Hélas, tout n’est pas si parfait, car une telle ambition n’est pas toujours soutenable sur tous les points de développement. En effet, cette volonté d’une animation humaine rend certaines approches difficiles, et lorsqu’on est habitué à l’instantanéité des commandes, la douche est froide. Il faut clairement se fondre dans le corps du héros pour éviter les écueils et réussir à grimper au sommet.  J’ai souvent pesté contre ses incapacités, mais un travail est à faire sur soi pour accepter les règles du combat telles qu’elles sont. Plus critiquable, les caméras. Elles sont bonnes et souvent bien choisies, cependant… je suis désolé d’être exigeant mais dans un tel jeu elles ne doivent pas être bonnes mais parfaites. Et surtout éviter de caler à une étape particulièrement stressante de la montée d’un géant. L’intensité de l’action, la place que prend le colosse à l’écran et la nécessité de s’orienter sur celui-ci oblige à une visibilité optimale, qui n’est pas toujours assurée.

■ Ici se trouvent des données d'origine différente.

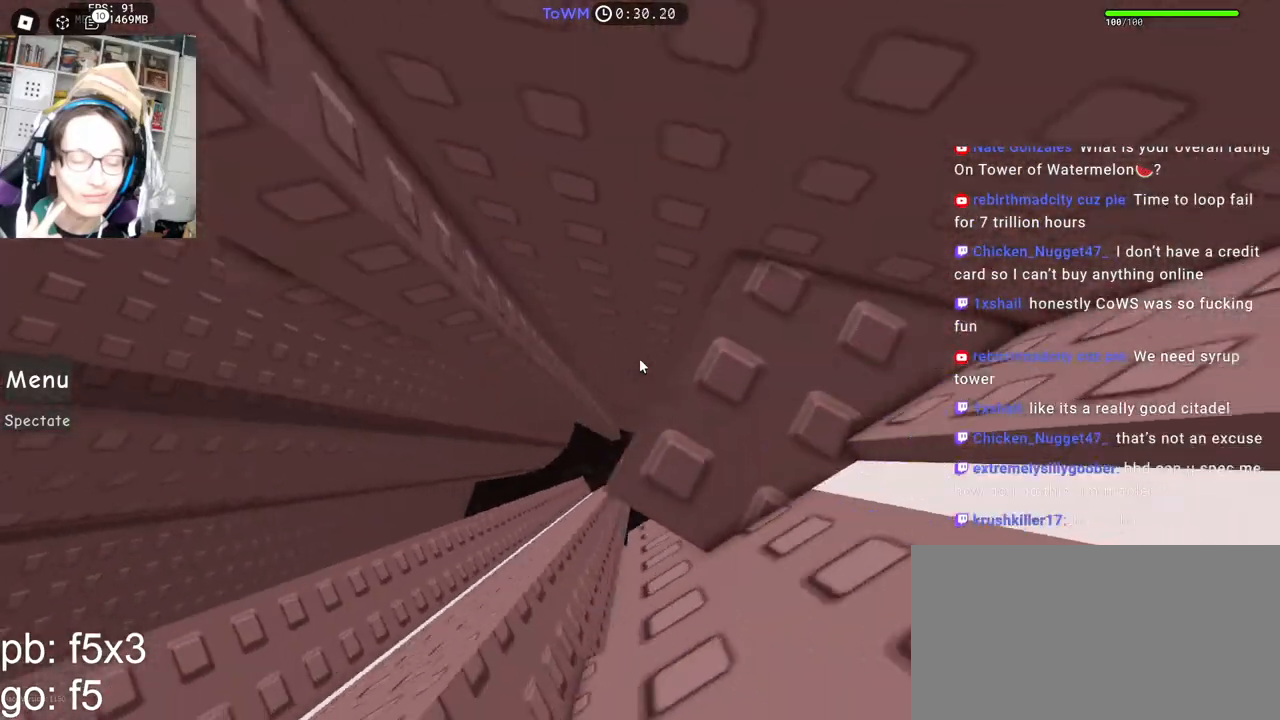
{"keys": ["w"], "mouse": ["right"], "events": [[100, "d", "up"], [283, "w", "down"]]}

Néanmoins, comment en vouloir à SotC ? Ses défauts sont grands, mais le fond est remarquable. Le concept génial. L’histoire grandiose, car oui, il y a aussi l’histoire, racontée avec trois fois rien, peu de scènes cinématiques mais à chaque fois essentielles (le superflu est jeté aux oubliettes), et une fin extraordinaire dont je ne dirai rien mais qui mêle habilement à son tour les codes du jeu et du narratif. Nous allons alors défendre ce jeu comme ce qui est soit une œuvre d’art, soit une œuvre qui peut relancer le débat sur les possibilités artistiques du jeu vidéo. On a beaucoup parlé de jeux vidéo « artistiques » car ils mêlent avec brio divers médias et diverses formes d’art (musique, cinéma) en leur sein. Je laisse de côté ce débat pour parler de SotC qui innove car même s’il fait lui aussi partie de cette liste de jeux, on peut se demander s’il n’y a pas de l’art dans l’action de jouer elle-même. La façon dont est construite l’épopée, dont le joueur se balade à cheval, toute cette attente avant le combat, la mise en scène du combat, bref toute cette alliance savante, cette fusion entre la narration et l’interactivité, peu de produits avant l’ont fait de manière aussi déterminée et aboutie. Sans les critiquer plus que cela, SotC se démarque des jeux à QTE ou autres softs où la narration et le gameplay sont bien distincts. Et si le mot « narration » vous chagrine, car le jeu n’est pas qu’une histoire, j’aurais aussi bien pu parler d’expérience, de ressenti, ou comment jouer vous fait petit à petit, sans artifices vulgaires, rentrer dans un monde où l’on retrouve les notions d’inconnu, de découverte de soi, de modestie, de perte d’un être cher, de vie, de mort, de spiritualité. En définitive, SotC est un grand jeu parce qu’il est à la fois un bon jeu, une œuvre qui, si elle n’est pas forcément d’art, est remplie de sens, et une expérience de jeu unique et novatrice.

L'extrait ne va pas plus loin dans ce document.